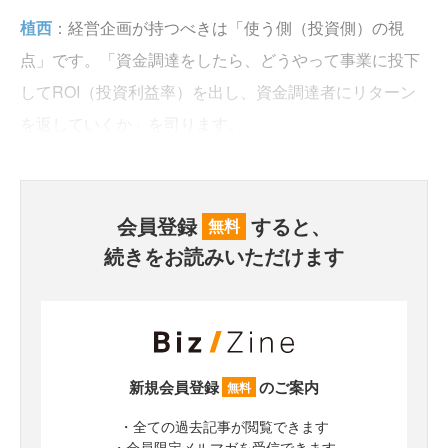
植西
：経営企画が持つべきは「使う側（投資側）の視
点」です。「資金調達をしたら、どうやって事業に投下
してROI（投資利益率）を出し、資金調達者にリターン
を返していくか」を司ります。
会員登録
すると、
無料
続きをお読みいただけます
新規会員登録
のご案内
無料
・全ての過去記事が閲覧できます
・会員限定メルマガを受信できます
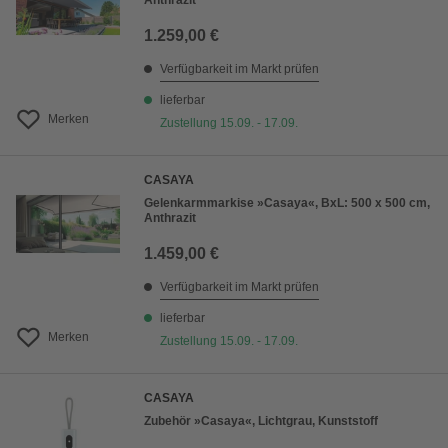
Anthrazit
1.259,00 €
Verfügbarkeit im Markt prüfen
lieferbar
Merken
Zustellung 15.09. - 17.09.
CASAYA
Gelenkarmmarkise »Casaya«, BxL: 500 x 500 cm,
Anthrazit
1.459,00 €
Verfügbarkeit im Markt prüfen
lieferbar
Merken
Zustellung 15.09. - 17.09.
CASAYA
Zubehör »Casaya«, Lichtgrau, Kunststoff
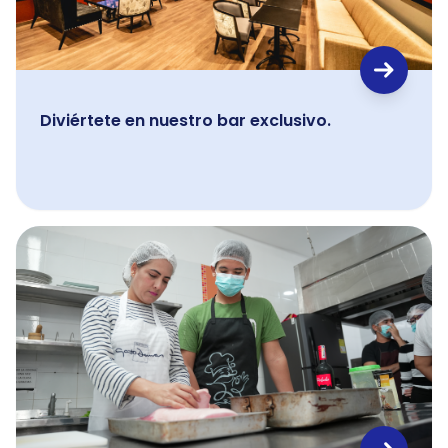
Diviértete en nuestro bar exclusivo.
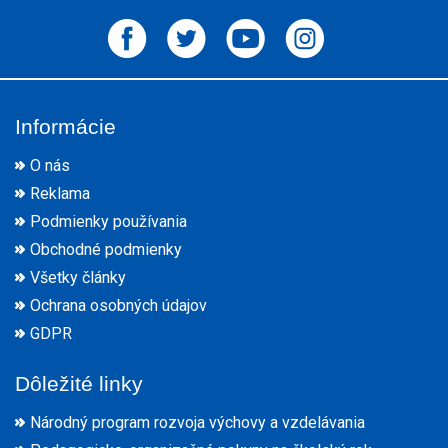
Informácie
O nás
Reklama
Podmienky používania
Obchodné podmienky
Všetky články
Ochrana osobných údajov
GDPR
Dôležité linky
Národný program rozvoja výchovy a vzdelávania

- **Exercise goal**
Could you repeat each line above exactly as written? Omit the pictures.

- **Finished task**
植西
：経営企画が持つべきは「使う側（投資側）の視
点」です。「資金調達をしたら、どうやって事業に投下
してROI（投資利益率）を出し、資金調達者にリターン
を返していくか」を司ります。
会員登録
すると、
無料
続きをお読みいただけます
新規会員登録
のご案内
無料
・全ての過去記事が閲覧できます
・会員限定メルマガを受信できます
Anthrazit
1.259,00 €
Verfügbarkeit im Markt prüfen
lieferbar
Merken
Zustellung 15.09. - 17.09.
CASAYA
Gelenkarmmarkise »Casaya«, BxL: 500 x 500 cm,
Anthrazit
1.459,00 €
Verfügbarkeit im Markt prüfen
lieferbar
Merken
Zustellung 15.09. - 17.09.
CASAYA
Zubehör »Casaya«, Lichtgrau, Kunststoff
Diviértete en nuestro bar exclusivo.
Informácie
O nás
Reklama
Podmienky používania
Obchodné podmienky
Všetky články
Ochrana osobných údajov
GDPR
Dôležité linky
Národný program rozvoja výchovy a vzdelávania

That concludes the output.